# [PROBLEM STATEMENT]
Records follow. Copy every line with "shoulder".

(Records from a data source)
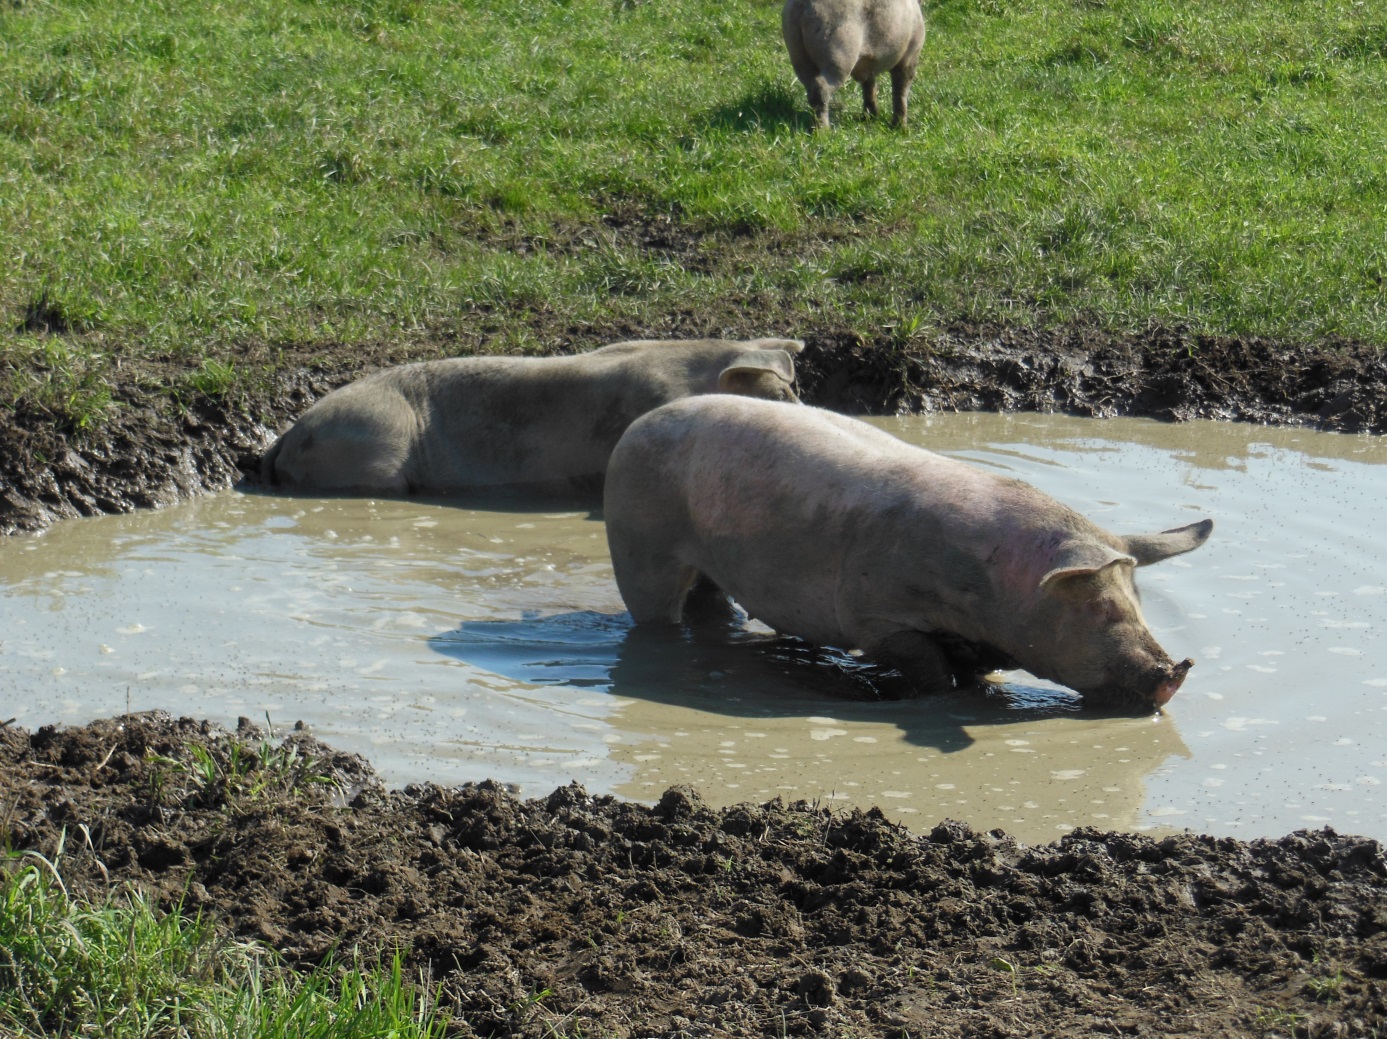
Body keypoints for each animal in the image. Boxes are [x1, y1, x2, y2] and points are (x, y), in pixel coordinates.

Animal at [604, 396, 1213, 710]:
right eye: (1099, 609)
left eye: (1139, 605)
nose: (1174, 671)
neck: (989, 596)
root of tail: (639, 422)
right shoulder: (875, 616)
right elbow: (927, 669)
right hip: (636, 539)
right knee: (655, 611)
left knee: (711, 602)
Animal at [782, 0, 926, 130]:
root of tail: (803, 6)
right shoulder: (910, 54)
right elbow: (900, 91)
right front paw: (901, 129)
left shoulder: (868, 67)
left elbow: (869, 86)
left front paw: (871, 117)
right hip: (838, 52)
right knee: (820, 86)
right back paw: (824, 131)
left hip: (797, 54)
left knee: (810, 87)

# [YOUR RESPONSE]
right shoulder: (875, 616)
right shoulder: (910, 54)
left shoulder: (868, 67)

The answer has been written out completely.